## [Selection]
++++

SECTION 5 UNDERSTANDING SPECIFIC ESC RIGHTS
MODULE 11 (continued)
SOCIAL SECURITY AS A HUMAN
The Main Elements of a Rights‑Based Approach to Social Security
The following are some important elements of a rights‑based approach to social security:
1. Comprehensiveness: The social security system should aim to provide comprehensive coverage against all contingencies and life circumstances that threaten the income‑earning ability of persons and their ability to maintain an adequate standard of living. This includes unemployment, ill‑health, disability, maternity, old age, child support for impoverished care‑givers and survivors benefits.
2. Universality: All those in need of social security should be able to gain access to it.
3. Adequacy and appropriateness: The level of benefits provided under the various schemes should be adequate and appropriate. The particular benefit payable will depend on the type of social security scheme and its rules (e.g., under certain social insurance schemes the benefits received are related to the contributions made). However, the benefits provided under needs‑based social assistance programs should at least be sufficient to ensure that the recipient does not fall below a clearly defined minimum subsistence level or poverty line. The kind of benefits provided should also be appropriate to the kind of risk or contingency faced (e.g., maternity benefits should be paid for a period appropriate to the demands of child‑birth and infant‑care).

++++

## [Tasks to carry out]
1 – Quote the social security passage word for word, beginning at "SECTION 5 UNDERSTANDING" and stopping after "access to it.".
2 – Continue the social security passage from where it stops.

++++

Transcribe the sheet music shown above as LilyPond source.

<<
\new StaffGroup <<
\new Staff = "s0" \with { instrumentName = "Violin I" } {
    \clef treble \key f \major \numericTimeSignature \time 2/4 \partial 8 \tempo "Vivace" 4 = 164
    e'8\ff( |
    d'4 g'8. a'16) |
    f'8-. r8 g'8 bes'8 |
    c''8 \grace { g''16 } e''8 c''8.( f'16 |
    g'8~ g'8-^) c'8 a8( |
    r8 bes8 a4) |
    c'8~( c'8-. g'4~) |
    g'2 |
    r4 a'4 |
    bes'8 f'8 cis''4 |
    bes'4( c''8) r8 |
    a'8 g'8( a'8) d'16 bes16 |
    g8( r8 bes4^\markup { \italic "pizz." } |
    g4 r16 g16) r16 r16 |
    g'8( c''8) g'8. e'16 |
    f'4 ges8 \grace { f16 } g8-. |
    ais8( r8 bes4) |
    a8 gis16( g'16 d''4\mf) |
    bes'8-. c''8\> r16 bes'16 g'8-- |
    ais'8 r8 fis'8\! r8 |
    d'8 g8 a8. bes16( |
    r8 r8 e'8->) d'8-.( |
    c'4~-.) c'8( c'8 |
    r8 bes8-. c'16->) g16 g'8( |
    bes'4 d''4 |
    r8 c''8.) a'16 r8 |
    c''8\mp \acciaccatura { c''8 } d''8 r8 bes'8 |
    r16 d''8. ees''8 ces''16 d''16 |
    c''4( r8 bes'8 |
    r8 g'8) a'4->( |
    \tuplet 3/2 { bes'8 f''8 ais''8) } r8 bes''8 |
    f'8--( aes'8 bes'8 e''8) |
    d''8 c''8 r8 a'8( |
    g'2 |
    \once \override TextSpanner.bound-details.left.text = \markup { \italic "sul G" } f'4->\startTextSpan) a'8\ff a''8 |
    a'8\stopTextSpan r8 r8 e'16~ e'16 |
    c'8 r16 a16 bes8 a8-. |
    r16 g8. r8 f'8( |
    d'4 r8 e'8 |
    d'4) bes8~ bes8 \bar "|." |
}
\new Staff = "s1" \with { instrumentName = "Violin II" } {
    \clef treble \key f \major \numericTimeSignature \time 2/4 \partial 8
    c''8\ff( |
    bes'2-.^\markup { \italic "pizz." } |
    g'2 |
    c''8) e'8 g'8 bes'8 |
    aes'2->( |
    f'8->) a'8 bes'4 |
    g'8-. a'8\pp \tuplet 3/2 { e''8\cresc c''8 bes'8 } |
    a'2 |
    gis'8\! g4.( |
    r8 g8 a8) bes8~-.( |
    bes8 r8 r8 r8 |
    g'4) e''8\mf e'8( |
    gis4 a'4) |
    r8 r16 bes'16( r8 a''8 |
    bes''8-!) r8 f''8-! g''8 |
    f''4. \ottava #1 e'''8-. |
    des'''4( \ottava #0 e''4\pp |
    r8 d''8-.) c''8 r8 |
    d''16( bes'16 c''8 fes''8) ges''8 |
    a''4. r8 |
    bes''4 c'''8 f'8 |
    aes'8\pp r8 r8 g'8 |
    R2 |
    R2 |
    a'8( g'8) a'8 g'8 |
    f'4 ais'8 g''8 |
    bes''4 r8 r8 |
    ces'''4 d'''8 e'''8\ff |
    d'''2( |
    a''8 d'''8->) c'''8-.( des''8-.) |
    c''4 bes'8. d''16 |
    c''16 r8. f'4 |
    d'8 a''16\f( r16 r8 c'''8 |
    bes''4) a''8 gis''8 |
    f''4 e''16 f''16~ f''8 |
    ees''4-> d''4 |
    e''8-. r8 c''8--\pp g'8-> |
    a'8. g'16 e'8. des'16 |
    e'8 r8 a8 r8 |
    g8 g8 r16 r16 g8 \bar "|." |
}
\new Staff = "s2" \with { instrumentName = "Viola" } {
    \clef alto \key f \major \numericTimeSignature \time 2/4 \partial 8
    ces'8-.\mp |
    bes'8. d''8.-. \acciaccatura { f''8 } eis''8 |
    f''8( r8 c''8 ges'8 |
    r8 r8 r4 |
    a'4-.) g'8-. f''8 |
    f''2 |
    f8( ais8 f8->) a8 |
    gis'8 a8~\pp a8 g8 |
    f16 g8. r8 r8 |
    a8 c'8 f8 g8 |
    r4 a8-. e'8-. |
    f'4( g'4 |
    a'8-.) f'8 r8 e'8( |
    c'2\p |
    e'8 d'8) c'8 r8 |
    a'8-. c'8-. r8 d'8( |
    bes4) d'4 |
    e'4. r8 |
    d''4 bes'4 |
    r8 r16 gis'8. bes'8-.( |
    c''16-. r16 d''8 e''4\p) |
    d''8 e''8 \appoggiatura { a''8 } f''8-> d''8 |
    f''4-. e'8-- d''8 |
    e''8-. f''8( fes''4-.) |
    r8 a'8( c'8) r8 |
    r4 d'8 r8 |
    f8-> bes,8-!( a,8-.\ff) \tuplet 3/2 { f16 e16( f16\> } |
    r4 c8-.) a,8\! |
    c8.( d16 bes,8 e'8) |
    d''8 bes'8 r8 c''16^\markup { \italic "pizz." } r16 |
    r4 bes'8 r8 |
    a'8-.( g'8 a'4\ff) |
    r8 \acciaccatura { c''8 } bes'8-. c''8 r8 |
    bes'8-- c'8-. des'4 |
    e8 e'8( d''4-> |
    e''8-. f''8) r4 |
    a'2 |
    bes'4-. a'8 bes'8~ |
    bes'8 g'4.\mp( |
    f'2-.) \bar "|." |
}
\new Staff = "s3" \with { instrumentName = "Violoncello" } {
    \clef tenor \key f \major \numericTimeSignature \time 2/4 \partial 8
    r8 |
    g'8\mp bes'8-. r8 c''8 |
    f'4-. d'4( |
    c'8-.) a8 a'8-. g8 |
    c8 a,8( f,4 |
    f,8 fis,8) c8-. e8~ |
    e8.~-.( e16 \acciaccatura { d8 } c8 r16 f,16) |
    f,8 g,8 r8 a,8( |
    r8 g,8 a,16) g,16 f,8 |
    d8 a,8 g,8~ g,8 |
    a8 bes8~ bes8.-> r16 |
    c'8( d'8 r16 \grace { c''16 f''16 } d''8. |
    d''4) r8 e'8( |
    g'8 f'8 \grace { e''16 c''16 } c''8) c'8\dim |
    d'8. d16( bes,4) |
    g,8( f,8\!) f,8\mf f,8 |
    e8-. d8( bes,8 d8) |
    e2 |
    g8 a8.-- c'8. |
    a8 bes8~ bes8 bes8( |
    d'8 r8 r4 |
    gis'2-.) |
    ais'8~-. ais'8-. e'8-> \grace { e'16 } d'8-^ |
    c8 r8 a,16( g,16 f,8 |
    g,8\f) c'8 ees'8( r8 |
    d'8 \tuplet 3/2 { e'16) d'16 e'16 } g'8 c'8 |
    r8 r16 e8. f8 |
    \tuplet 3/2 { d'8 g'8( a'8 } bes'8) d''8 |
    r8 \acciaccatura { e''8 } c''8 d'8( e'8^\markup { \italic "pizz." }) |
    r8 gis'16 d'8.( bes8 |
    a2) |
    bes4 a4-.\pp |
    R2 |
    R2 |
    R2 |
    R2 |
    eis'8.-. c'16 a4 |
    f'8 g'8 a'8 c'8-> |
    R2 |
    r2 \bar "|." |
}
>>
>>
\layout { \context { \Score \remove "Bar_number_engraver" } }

++++

## [Final results]
1 –
SECTION 5 UNDERSTANDING SPECIFIC ESC RIGHTS
MODULE 11 (continued)
SOCIAL SECURITY AS A HUMAN
The Main Elements of a Rights‑Based Approach to Social Security
The following are some important elements of a rights‑based approach to social security:
1. Comprehensiveness: The social security system should aim to provide comprehensive coverage against all contingencies and life circumstances that threaten the income‑earning ability of persons and their ability to maintain an adequate standard of living. This includes unemployment, ill‑health, disability, maternity, old age, child support for impoverished care‑givers and survivors benefits.
2. Universality: All those in need of social security should be able to gain access to it.

2 –
4. Respect for equality: Social security programs should not discriminate unfairly against anyone on grounds such as race, sex, gender, sexual orientation, religion, political opinion, national or social origin, birth or socio economic status. This includes both direct and indirect ("adverse effects") discrimination.
5. Respect for procedural rights: The rules and procedures governing eligibility for social security programs, as well as the termination of benefits, must be reasonable and fair. Persons aggrieved by an adverse legal rule or administrative decision should have access to speedy, affordable and effective legal remedies for the determination of their rights.
Interdependence of Rights
The right to social security can be viewed broadly speaking as guaranteeing the material conditions for an adequate standard of living. It serves to protect human beings from the life‑threatening and degrading conditions of poverty and material insecurity. It should thus be obvious that it is also possible to derive a right to social security from a number of civil and political rights, such as the right to life, security of the person, the prohibition of torture and cruel or inhuman and degrading treatment or punishment. The supervisory organs of the various human rights treaties have not yet interpreted these civil and political rights to incorporate a right to social security. However, promoting a broader, more substantive interpretation of these rights is a challenge for human rights activists and scholars.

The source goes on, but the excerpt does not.